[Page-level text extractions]
<<<<
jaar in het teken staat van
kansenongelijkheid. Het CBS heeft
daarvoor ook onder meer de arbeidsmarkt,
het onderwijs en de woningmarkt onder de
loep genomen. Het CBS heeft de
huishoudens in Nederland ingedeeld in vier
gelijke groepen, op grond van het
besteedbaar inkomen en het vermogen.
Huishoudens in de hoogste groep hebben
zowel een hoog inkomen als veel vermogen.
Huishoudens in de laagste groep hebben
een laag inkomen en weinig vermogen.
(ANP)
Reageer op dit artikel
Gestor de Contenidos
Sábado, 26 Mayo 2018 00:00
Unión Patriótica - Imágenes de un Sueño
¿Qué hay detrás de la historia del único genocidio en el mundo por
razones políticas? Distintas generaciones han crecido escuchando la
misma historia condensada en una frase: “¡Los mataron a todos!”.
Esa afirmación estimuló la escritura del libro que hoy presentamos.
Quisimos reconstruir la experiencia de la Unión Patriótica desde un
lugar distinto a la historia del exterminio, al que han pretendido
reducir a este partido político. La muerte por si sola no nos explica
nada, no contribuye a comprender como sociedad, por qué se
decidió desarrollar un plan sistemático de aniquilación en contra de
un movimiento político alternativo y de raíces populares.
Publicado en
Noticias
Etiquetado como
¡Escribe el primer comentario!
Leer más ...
>>>>
<<<<
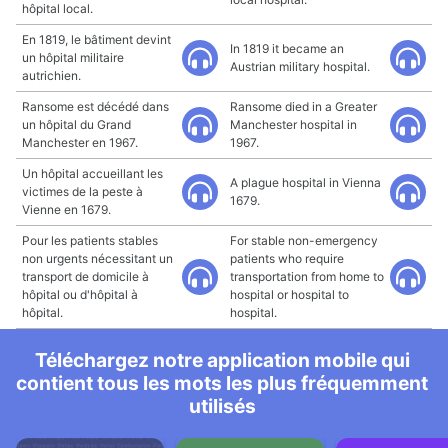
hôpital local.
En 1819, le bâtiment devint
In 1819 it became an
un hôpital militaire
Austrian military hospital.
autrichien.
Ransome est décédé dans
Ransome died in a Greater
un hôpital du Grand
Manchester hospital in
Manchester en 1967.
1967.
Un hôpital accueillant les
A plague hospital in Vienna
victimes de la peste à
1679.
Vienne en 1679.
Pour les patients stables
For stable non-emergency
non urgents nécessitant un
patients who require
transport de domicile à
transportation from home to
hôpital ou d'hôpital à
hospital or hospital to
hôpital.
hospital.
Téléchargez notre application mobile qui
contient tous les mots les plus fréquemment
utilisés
>>>>
YOUR GOAL:
Give the number of lines in the records above that contain the word "hebben", and nothing more.

RESPONSE BOX:
2